■ RECORD EXTRACTS
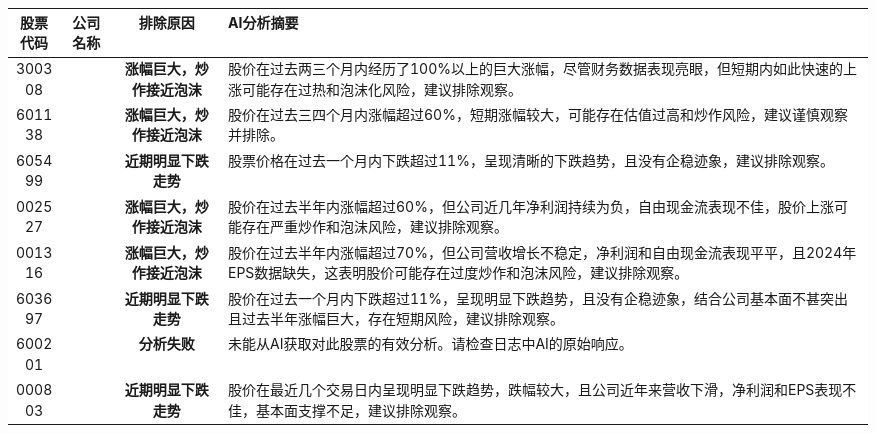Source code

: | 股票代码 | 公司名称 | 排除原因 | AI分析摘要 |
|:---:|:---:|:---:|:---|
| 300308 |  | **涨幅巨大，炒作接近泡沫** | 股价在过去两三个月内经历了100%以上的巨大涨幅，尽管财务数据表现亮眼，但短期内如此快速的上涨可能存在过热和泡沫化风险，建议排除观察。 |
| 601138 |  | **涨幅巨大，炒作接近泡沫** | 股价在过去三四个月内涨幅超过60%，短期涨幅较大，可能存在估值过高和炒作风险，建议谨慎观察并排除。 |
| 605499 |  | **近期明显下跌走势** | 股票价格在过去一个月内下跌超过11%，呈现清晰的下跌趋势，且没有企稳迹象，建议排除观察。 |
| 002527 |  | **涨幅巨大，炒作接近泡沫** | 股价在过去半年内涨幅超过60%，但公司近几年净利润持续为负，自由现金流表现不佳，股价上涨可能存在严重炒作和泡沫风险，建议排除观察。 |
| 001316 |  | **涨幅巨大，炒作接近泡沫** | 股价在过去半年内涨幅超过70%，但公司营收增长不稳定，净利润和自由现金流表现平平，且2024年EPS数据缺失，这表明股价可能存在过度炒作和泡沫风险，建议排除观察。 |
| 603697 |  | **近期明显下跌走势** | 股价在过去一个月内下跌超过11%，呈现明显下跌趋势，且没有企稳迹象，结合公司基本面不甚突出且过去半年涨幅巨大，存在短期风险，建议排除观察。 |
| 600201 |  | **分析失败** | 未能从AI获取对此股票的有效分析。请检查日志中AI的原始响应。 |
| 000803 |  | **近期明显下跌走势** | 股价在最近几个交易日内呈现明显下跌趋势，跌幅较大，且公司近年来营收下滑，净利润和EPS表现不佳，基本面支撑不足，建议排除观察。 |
* * *
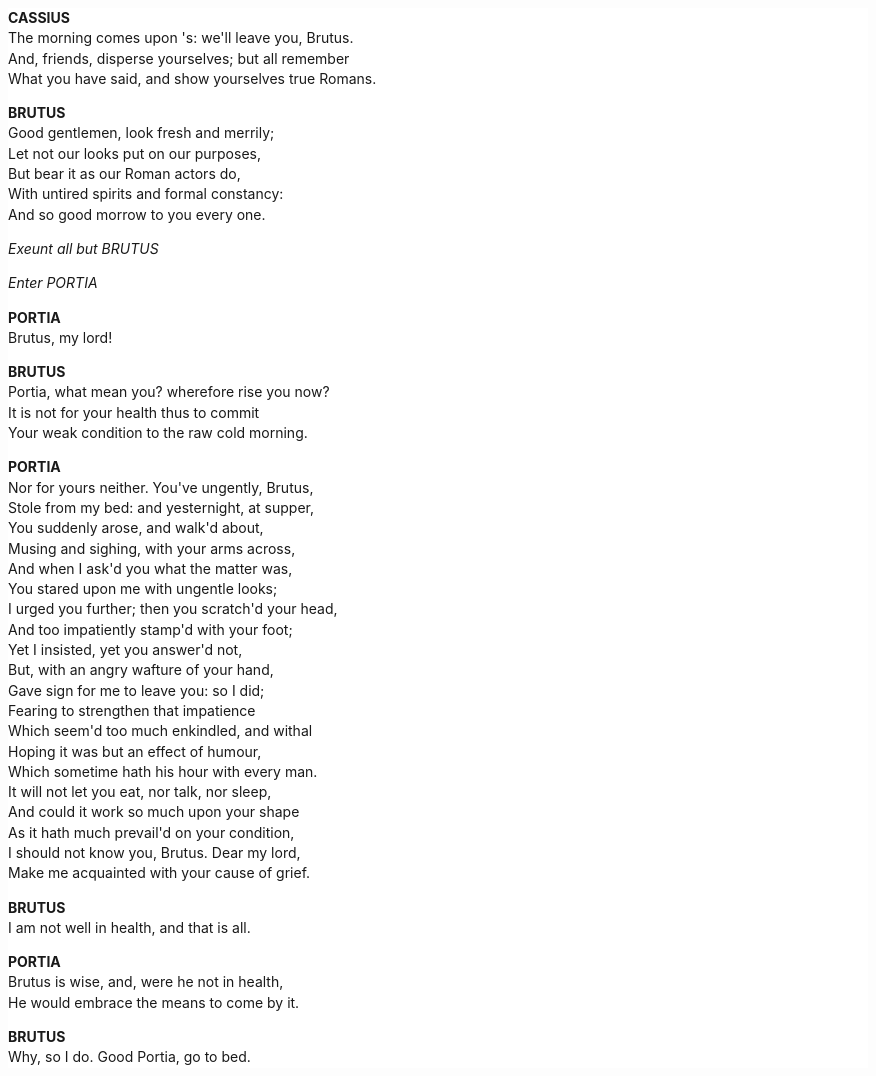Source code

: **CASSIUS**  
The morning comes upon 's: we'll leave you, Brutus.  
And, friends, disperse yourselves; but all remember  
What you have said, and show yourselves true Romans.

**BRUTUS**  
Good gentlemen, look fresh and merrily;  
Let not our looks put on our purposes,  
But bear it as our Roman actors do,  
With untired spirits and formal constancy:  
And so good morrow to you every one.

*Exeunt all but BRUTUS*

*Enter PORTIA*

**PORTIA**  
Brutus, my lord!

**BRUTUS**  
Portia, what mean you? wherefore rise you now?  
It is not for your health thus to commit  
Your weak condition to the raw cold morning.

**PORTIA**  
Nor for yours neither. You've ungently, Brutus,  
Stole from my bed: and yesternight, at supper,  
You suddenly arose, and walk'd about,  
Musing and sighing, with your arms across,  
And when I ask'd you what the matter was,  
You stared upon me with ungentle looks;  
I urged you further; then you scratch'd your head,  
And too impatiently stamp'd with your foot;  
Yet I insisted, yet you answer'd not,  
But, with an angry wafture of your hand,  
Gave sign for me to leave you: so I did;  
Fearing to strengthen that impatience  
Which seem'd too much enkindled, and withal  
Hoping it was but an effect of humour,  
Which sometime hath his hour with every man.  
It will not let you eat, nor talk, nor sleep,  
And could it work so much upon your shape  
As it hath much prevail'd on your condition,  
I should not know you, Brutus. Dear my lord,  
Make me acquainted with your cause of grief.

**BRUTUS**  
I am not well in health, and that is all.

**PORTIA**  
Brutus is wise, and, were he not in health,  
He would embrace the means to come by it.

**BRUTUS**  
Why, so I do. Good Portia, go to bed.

■ TASK ITEM
Which lines of the records contain the word "that"? Copy each of them.

■ ANSWER AREA
Fearing to strengthen that impatience  
I am not well in health, and that is all.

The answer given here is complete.